Records
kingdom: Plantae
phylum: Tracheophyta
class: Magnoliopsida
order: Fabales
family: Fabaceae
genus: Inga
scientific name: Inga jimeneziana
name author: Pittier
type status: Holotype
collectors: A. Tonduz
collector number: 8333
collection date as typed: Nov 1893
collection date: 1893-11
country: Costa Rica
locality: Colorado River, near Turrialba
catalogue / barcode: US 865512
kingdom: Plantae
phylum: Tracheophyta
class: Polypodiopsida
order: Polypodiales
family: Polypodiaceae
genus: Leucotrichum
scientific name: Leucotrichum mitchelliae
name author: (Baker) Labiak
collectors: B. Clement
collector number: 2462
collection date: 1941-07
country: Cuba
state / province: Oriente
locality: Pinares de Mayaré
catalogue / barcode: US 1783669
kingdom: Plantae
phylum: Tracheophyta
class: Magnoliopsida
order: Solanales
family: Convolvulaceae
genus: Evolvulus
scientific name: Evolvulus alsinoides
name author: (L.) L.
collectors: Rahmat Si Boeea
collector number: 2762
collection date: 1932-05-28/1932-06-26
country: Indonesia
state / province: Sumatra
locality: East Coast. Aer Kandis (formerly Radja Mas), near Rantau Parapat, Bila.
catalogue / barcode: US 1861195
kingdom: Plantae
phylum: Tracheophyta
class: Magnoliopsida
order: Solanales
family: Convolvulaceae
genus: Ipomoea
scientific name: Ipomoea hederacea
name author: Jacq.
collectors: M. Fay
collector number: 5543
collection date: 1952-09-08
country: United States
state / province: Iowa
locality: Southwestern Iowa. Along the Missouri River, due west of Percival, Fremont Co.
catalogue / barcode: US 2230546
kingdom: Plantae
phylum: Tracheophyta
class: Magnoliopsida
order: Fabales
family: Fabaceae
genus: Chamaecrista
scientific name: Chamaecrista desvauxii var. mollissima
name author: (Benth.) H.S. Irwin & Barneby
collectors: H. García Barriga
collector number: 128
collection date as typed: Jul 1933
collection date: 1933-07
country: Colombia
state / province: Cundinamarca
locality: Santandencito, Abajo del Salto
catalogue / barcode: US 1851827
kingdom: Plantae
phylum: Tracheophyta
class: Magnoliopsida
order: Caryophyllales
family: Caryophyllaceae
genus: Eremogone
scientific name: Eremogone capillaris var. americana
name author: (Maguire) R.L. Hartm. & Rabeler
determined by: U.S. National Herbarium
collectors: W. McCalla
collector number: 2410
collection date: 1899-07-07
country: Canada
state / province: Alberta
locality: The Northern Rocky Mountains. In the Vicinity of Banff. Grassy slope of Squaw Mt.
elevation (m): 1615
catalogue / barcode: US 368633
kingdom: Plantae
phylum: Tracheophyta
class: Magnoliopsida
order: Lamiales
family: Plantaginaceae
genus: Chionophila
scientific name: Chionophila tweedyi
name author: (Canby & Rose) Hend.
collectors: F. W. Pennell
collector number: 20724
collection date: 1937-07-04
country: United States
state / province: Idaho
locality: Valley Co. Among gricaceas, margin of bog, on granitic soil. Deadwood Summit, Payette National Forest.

#### [SET PROBLEM]
Present every line of the listing above as a Markdown table with two columns, Row and Listing line, numbering the rows in order and omitting blank lines.

#### [EXERCISE RESULT]
| Row | Listing line |
|---|---|
| 1 | kingdom: Plantae |
| 2 | phylum: Tracheophyta |
| 3 | class: Magnoliopsida |
| 4 | order: Fabales |
| 5 | family: Fabaceae |
| 6 | genus: Inga |
| 7 | scientific name: Inga jimeneziana |
| 8 | name author: Pittier |
| 9 | type status: Holotype |
| 10 | collectors: A. Tonduz |
| 11 | collector number: 8333 |
| 12 | collection date as typed: Nov 1893 |
| 13 | collection date: 1893-11 |
| 14 | country: Costa Rica |
| 15 | locality: Colorado River, near Turrialba |
| 16 | catalogue / barcode: US 865512 |
| 17 | kingdom: Plantae |
| 18 | phylum: Tracheophyta |
| 19 | class: Polypodiopsida |
| 20 | order: Polypodiales |
| 21 | family: Polypodiaceae |
| 22 | genus: Leucotrichum |
| 23 | scientific name: Leucotrichum mitchelliae |
| 24 | name author: (Baker) Labiak |
| 25 | collectors: B. Clement |
| 26 | collector number: 2462 |
| 27 | collection date: 1941-07 |
| 28 | country: Cuba |
| 29 | state / province: Oriente |
| 30 | locality: Pinares de Mayaré |
| 31 | catalogue / barcode: US 1783669 |
| 32 | kingdom: Plantae |
| 33 | phylum: Tracheophyta |
| 34 | class: Magnoliopsida |
| 35 | order: Solanales |
| 36 | family: Convolvulaceae |
| 37 | genus: Evolvulus |
| 38 | scientific name: Evolvulus alsinoides |
| 39 | name author: (L.) L. |
| 40 | collectors: Rahmat Si Boeea |
| 41 | collector number: 2762 |
| 42 | collection date: 1932-05-28/1932-06-26 |
| 43 | country: Indonesia |
| 44 | state / province: Sumatra |
| 45 | locality: East Coast. Aer Kandis (formerly Radja Mas), near Rantau Parapat, Bila. |
| 46 | catalogue / barcode: US 1861195 |
| 47 | kingdom: Plantae |
| 48 | phylum: Tracheophyta |
| 49 | class: Magnoliopsida |
| 50 | order: Solanales |
| 51 | family: Convolvulaceae |
| 52 | genus: Ipomoea |
| 53 | scientific name: Ipomoea hederacea |
| 54 | name author: Jacq. |
| 55 | collectors: M. Fay |
| 56 | collector number: 5543 |
| 57 | collection date: 1952-09-08 |
| 58 | country: United States |
| 59 | state / province: Iowa |
| 60 | locality: Southwestern Iowa. Along the Missouri River, due west of Percival, Fremont Co. |
| 61 | catalogue / barcode: US 2230546 |
| 62 | kingdom: Plantae |
| 63 | phylum: Tracheophyta |
| 64 | class: Magnoliopsida |
| 65 | order: Fabales |
| 66 | family: Fabaceae |
| 67 | genus: Chamaecrista |
| 68 | scientific name: Chamaecrista desvauxii var. mollissima |
| 69 | name author: (Benth.) H.S. Irwin & Barneby |
| 70 | collectors: H. García Barriga |
| 71 | collector number: 128 |
| 72 | collection date as typed: Jul 1933 |
| 73 | collection date: 1933-07 |
| 74 | country: Colombia |
| 75 | state / province: Cundinamarca |
| 76 | locality: Santandencito, Abajo del Salto |
| 77 | catalogue / barcode: US 1851827 |
| 78 | kingdom: Plantae |
| 79 | phylum: Tracheophyta |
| 80 | class: Magnoliopsida |
| 81 | order: Caryophyllales |
| 82 | family: Caryophyllaceae |
| 83 | genus: Eremogone |
| 84 | scientific name: Eremogone capillaris var. americana |
| 85 | name author: (Maguire) R.L. Hartm. & Rabeler |
| 86 | determined by: U.S. National Herbarium |
| 87 | collectors: W. McCalla |
| 88 | collector number: 2410 |
| 89 | collection date: 1899-07-07 |
| 90 | country: Canada |
| 91 | state / province: Alberta |
| 92 | locality: The Northern Rocky Mountains. In the Vicinity of Banff. Grassy slope of Squaw Mt. |
| 93 | elevation (m): 1615 |
| 94 | catalogue / barcode: US 368633 |
| 95 | kingdom: Plantae |
| 96 | phylum: Tracheophyta |
| 97 | class: Magnoliopsida |
| 98 | order: Lamiales |
| 99 | family: Plantaginaceae |
| 100 | genus: Chionophila |
| 101 | scientific name: Chionophila tweedyi |
| 102 | name author: (Canby & Rose) Hend. |
| 103 | collectors: F. W. Pennell |
| 104 | collector number: 20724 |
| 105 | collection date: 1937-07-04 |
| 106 | country: United States |
| 107 | state / province: Idaho |
| 108 | locality: Valley Co. Among gricaceas, margin of bog, on granitic soil. Deadwood Summit, Payette National Forest. |